On Sunday, March 17th, myself and my two friends that have joined me on several past hikes including all-but-one of my six winter hikes this season, made the long ride to the Rocky Branch Trailhead in an attempt to hike to the summit of Mt. Isolation. This summit is very aptly named, as it is one of the most remote peaks of the NH 48 and the second shortest at only 4003 ft.
In winter, this hike involves a section that is referred to as the Engine Hill Bushwhack. A roughly 2-1/2 to 3 mile hike along an unmarked trail from the Rocky Branch Trail to the Isolation Trail. This route not only eliminates about two miles off the round trip hike, but it also bypasses several water crossings, which could be impassable in winter.
The early part of the hike was a very slow, gentle incline, on an extremely hard-packed trail. We only needed our spikes, giving our snowshoes a ride for the first 3+ miles. The air temperature was very cold, once again, but as was the case with all our previous winter hikes, we had perfect blue skies, a warming, rising sun and little-to-no wind, at least at these lower elevations.
At approximately the 3-mile mark, you arrive at the start of the Engine Hill Bushwhack, marked by the "T" on the tree.
It is also easily recognized as the marked, Rocky Branch trail is no longer broken out, and the only evidence of previously hiked attempts head to the NW into what would be the bushwhack. Now, because this is not a marked trail, and is just a general direction, we needed the trail to have already been broken out as none of us had ever done the route before. Recent trail reports on New England Trail Conditions gave us the confidence we'd be able to follow the hikers from a few days prior. For the most part, it was fairly easy to follow, but we were at or around 3200ft at this point and the wind had really picked up quickly blowing in some of the older tracks. As you can see in the picture below, when hiking along a winter bushwhack route, you'll commonly run into several off-shoot and trail attempts that sometimes dead-end as people attempt to pick their way through the forest. Also, due to that wind, and the fact that not everyone travels on the exact same route, the snow was much softer. The snowshoes would go on and stay on for the remainder of the day.

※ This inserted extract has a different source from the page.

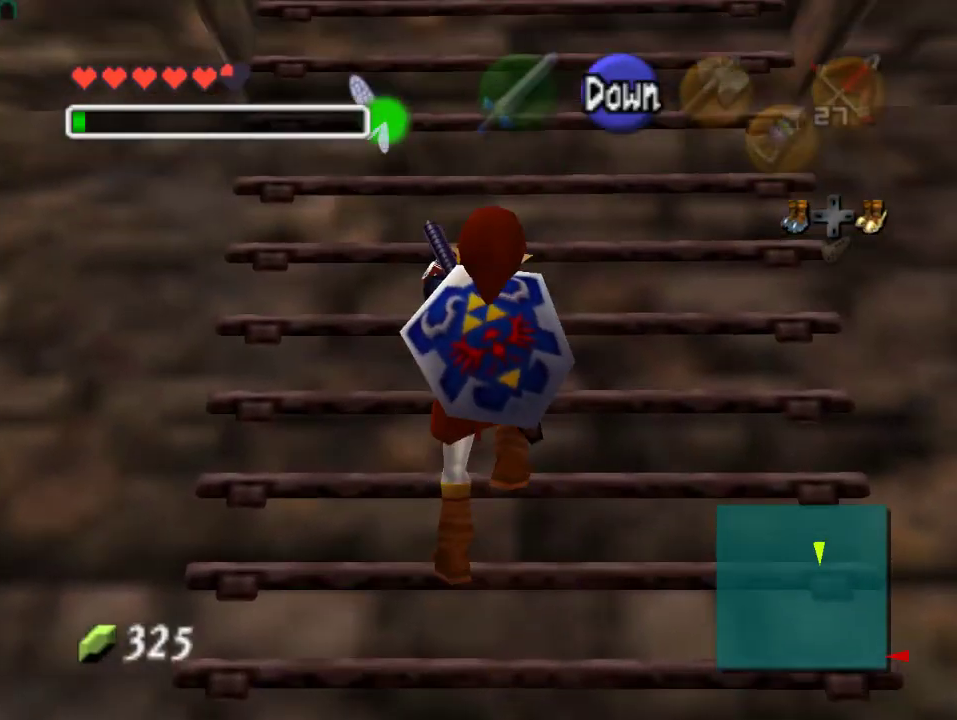
{"buttons": [], "left_stick": "up", "events": []}
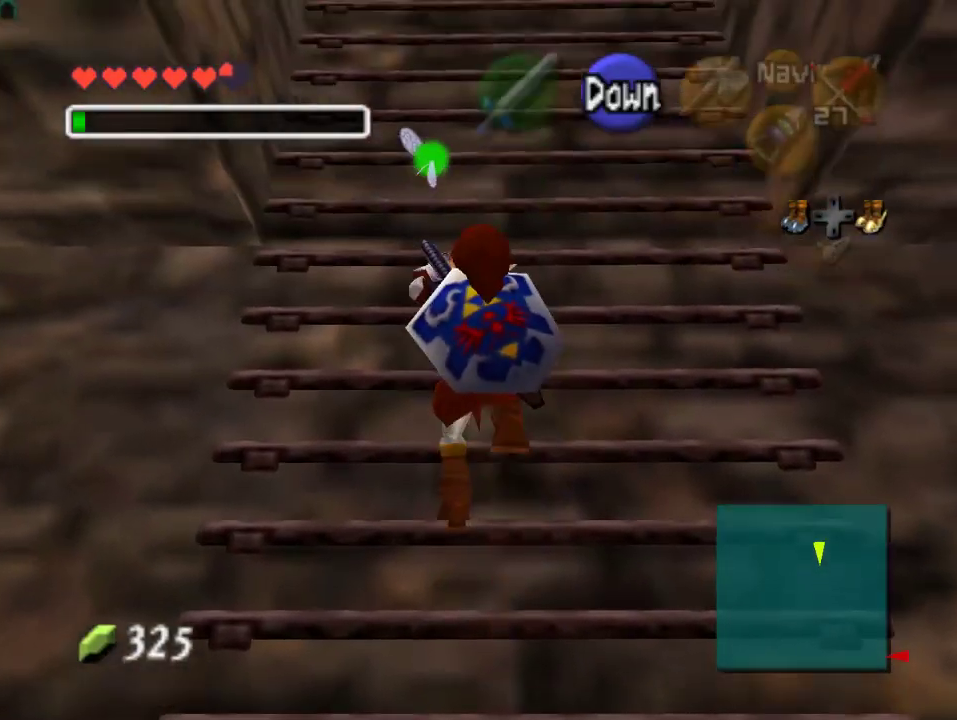
{"buttons": [], "left_stick": "up", "events": []}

Luckily, there was a couple hiking a few hours ahead of us, and their very fresh tracks provided a perfectly executed route to meet back up with the Isolation trail. Once back on the Isolation trail, and now out of the wind, it was a fairly quick last few miles to the summit. Snow, and trees - everywhere you look. It really was a beautiful day to be in the White Mountains.
The Isolation trail then meets up with The Davis Path. From that junction, it's only about one mile to the summit of Mt. Isolation. However, while we had experienced varying degrees of this on all our previous hikes this winter, that last mile would be almost entirely with your chest and head in the branches of the trees along the trail. This time of year, with the height of the snowpack, the base of the trail is anywhere from 3' to 5' above the actual ground. This results in your head and chest being that much higher than it would be without the snow. For just about that entire mile, we had to push through, duck under, and climb over branches all the way to the summit. Eye protection is a must, and that doesn't prevent the constant pokes in the shoulder, thighs, ankles and head! However, like every hike I've been on throughout this incredible journey, the rewards far outweigh the suffering. In the picture below, you can see the opening in the trees in the lower right. That's the trail, as it finally climbs out of the tangle of branches, and above the trees to present you with the amazing view.
That picture is looking back towards the north, towards the southern end of the presidential range. This next picture, is looking southwest, as we hiked the last few hundred yards towards the summit.
We were once again treated with beautiful skies and stunning views! The only downside was, the wind had returned, and our time on the summit would be somewhat short-lived. We were blessed with 360 degree views, yet, the views back to the north were the best in my opinion. The conditions were so clear, that the weather equipment and other buildings on Mount Washington were all easily seen from our vantage point.
A close up view of Mount Washington and Mount Monroe, a hike we all did together in early Oct.
This would be an out-and-back hike along the same route. Once back at the vehicle, my GPS said we had hiked 12.8 miles in a little under 10 hours of hiking. I had successfully summited my 46th peak. My friends had completed their 14th, and 11th. With Isolation now in the books, that meant only one hike remained. A final hike to reach both Mount Liberty and Mount Flume would be all that was needed to complete the New Hampshire 48. I had just nine days left to reach my ultimate goal of completing all the peaks before my 50th birthday. I was once again keeping a close eye on the mountain forecast, and those trail reports. One last hike.